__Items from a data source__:
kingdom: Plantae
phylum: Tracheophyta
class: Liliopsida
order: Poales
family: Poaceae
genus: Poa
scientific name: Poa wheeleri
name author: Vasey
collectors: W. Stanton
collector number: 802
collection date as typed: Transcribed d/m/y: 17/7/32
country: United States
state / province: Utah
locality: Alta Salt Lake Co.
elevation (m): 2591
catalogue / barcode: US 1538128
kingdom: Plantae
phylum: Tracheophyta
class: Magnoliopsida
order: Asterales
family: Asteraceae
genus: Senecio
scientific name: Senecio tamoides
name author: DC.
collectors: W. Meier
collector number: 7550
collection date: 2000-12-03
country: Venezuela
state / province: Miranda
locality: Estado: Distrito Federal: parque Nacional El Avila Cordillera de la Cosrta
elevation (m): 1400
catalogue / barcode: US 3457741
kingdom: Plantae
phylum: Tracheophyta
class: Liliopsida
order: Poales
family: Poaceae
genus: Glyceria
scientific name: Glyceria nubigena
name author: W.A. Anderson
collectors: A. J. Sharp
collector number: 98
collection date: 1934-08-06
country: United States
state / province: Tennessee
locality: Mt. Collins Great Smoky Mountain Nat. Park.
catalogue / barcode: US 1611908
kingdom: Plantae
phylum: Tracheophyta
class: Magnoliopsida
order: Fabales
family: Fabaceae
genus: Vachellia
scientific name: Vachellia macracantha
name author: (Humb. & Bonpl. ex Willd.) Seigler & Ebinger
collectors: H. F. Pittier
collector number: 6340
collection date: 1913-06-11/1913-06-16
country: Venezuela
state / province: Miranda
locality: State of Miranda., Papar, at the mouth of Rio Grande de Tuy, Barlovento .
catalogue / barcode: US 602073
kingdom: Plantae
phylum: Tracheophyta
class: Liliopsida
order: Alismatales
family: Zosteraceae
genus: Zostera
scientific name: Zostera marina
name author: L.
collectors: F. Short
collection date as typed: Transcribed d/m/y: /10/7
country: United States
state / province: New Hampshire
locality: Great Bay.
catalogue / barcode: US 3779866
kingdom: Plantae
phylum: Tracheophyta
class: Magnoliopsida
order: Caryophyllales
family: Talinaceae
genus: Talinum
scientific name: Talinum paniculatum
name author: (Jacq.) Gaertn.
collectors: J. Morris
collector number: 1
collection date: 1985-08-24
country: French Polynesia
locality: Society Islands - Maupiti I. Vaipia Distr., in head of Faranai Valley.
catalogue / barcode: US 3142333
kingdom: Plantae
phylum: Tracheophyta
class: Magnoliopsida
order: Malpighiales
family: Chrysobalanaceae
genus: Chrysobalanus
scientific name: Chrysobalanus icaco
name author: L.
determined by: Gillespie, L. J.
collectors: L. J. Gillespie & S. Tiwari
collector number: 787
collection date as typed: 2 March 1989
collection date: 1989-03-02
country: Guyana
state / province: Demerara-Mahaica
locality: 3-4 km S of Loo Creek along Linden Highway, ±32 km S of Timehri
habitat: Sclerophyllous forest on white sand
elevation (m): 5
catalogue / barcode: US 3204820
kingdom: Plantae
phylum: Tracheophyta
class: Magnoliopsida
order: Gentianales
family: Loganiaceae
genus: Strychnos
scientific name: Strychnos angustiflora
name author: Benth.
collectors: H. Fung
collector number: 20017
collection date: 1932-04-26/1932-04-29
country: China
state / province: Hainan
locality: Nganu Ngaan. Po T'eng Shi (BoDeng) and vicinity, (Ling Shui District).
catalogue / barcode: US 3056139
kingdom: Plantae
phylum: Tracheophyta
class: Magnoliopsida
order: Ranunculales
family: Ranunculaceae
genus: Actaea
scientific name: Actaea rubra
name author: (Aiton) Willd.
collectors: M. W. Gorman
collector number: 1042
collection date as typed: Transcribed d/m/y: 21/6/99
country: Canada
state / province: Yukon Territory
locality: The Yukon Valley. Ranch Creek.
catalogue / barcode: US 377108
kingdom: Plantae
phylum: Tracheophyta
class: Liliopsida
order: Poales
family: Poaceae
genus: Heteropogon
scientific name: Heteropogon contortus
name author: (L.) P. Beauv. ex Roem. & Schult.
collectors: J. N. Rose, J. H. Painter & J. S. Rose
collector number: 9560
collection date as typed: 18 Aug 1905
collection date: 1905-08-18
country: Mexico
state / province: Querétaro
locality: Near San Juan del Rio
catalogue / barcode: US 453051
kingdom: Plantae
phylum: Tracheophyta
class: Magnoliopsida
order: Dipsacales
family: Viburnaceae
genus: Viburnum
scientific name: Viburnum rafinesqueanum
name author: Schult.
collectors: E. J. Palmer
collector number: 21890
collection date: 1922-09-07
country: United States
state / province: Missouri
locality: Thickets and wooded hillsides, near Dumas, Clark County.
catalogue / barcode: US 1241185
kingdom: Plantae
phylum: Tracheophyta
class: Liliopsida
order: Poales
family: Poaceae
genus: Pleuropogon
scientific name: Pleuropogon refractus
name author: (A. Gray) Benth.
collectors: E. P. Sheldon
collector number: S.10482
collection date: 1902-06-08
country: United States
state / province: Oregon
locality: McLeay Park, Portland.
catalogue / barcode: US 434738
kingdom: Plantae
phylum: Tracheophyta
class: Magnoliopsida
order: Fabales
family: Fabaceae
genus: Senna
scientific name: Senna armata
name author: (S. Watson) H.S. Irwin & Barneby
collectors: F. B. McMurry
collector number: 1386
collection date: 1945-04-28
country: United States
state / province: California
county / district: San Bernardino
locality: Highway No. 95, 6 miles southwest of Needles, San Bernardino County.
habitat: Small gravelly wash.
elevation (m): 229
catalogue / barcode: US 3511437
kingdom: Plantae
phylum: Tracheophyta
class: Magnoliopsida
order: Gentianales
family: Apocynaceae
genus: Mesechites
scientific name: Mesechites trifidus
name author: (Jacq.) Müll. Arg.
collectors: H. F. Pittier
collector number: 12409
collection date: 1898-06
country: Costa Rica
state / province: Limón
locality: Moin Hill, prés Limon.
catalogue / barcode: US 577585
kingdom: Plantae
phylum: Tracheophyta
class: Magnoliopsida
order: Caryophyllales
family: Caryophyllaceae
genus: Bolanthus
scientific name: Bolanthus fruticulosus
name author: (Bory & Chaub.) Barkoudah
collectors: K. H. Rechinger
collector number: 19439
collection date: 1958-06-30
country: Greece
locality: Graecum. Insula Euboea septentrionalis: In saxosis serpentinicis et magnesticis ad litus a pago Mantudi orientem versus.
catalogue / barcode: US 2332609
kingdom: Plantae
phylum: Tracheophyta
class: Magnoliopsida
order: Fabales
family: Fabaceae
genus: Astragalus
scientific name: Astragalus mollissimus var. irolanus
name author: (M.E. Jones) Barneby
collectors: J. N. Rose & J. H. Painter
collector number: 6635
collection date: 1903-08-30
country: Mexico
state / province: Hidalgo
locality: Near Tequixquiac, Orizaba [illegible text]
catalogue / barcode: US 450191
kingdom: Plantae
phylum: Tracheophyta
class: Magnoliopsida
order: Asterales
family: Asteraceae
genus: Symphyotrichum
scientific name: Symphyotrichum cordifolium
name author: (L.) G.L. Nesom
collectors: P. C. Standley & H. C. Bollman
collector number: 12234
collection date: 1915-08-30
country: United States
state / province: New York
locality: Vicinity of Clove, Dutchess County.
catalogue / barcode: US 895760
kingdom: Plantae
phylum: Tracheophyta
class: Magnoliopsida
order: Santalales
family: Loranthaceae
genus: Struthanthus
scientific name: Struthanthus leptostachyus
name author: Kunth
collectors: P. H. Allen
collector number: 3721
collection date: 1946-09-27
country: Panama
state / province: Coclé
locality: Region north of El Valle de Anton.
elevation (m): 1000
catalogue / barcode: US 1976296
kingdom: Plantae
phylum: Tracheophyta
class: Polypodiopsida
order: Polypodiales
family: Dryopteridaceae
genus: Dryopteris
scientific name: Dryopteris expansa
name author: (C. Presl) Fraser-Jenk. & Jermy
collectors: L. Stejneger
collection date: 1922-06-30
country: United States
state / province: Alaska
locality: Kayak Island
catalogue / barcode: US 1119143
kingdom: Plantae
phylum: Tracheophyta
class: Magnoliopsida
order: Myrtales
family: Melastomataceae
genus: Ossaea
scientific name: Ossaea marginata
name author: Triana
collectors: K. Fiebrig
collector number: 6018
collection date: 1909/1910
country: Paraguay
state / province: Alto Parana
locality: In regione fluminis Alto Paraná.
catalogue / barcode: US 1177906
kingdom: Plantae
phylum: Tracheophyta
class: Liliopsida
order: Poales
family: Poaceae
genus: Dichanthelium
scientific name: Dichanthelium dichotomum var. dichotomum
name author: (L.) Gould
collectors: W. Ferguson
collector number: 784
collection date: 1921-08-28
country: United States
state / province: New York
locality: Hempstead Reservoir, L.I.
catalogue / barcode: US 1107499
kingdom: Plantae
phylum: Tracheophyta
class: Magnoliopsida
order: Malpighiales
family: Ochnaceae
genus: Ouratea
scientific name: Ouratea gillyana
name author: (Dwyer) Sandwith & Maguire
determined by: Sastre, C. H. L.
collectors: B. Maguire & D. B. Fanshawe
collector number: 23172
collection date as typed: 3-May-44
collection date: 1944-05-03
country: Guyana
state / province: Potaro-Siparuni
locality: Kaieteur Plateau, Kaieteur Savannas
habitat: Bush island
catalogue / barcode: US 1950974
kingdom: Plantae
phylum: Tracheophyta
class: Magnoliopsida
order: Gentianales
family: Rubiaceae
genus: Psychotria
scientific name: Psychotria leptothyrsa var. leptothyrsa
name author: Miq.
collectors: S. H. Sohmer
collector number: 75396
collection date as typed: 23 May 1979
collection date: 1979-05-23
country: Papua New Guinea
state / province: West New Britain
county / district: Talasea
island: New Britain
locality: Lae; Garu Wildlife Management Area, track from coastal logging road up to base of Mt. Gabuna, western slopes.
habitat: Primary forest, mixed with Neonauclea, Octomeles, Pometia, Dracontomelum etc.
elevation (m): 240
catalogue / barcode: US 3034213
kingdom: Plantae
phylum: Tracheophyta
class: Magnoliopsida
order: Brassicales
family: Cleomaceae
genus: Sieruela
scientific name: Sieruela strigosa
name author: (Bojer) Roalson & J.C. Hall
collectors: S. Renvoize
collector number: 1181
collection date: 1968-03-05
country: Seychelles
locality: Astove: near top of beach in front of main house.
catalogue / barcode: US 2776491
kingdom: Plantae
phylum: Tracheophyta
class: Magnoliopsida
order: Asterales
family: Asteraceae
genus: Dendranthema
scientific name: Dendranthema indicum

__TASK DETAILS__: Lay out the part of the items that opens with the line containing "locality: Kayak Island" and closes with the line containing "locality: Lae; Garu" as a Markdown table with the columns Row and Line. Give each line its own numbered row, and omit any blank lines.

__FINAL RESULT__:
| Row | Line |
|---|---|
| 1 | locality: Kayak Island |
| 2 | catalogue / barcode: US 1119143 |
| 3 | kingdom: Plantae |
| 4 | phylum: Tracheophyta |
| 5 | class: Magnoliopsida |
| 6 | order: Myrtales |
| 7 | family: Melastomataceae |
| 8 | genus: Ossaea |
| 9 | scientific name: Ossaea marginata |
| 10 | name author: Triana |
| 11 | collectors: K. Fiebrig |
| 12 | collector number: 6018 |
| 13 | collection date: 1909/1910 |
| 14 | country: Paraguay |
| 15 | state / province: Alto Parana |
| 16 | locality: In regione fluminis Alto Paraná. |
| 17 | catalogue / barcode: US 1177906 |
| 18 | kingdom: Plantae |
| 19 | phylum: Tracheophyta |
| 20 | class: Liliopsida |
| 21 | order: Poales |
| 22 | family: Poaceae |
| 23 | genus: Dichanthelium |
| 24 | scientific name: Dichanthelium dichotomum var. dichotomum |
| 25 | name author: (L.) Gould |
| 26 | collectors: W. Ferguson |
| 27 | collector number: 784 |
| 28 | collection date: 1921-08-28 |
| 29 | country: United States |
| 30 | state / province: New York |
| 31 | locality: Hempstead Reservoir, L.I. |
| 32 | catalogue / barcode: US 1107499 |
| 33 | kingdom: Plantae |
| 34 | phylum: Tracheophyta |
| 35 | class: Magnoliopsida |
| 36 | order: Malpighiales |
| 37 | family: Ochnaceae |
| 38 | genus: Ouratea |
| 39 | scientific name: Ouratea gillyana |
| 40 | name author: (Dwyer) Sandwith & Maguire |
| 41 | determined by: Sastre, C. H. L. |
| 42 | collectors: B. Maguire & D. B. Fanshawe |
| 43 | collector number: 23172 |
| 44 | collection date as typed: 3-May-44 |
| 45 | collection date: 1944-05-03 |
| 46 | country: Guyana |
| 47 | state / province: Potaro-Siparuni |
| 48 | locality: Kaieteur Plateau, Kaieteur Savannas |
| 49 | habitat: Bush island |
| 50 | catalogue / barcode: US 1950974 |
| 51 | kingdom: Plantae |
| 52 | phylum: Tracheophyta |
| 53 | class: Magnoliopsida |
| 54 | order: Gentianales |
| 55 | family: Rubiaceae |
| 56 | genus: Psychotria |
| 57 | scientific name: Psychotria leptothyrsa var. leptothyrsa |
| 58 | name author: Miq. |
| 59 | collectors: S. H. Sohmer |
| 60 | collector number: 75396 |
| 61 | collection date as typed: 23 May 1979 |
| 62 | collection date: 1979-05-23 |
| 63 | country: Papua New Guinea |
| 64 | state / province: West New Britain |
| 65 | county / district: Talasea |
| 66 | island: New Britain |
| 67 | locality: Lae; Garu Wildlife Management Area, track from coastal logging road up to base of Mt. Gabuna, western slopes. |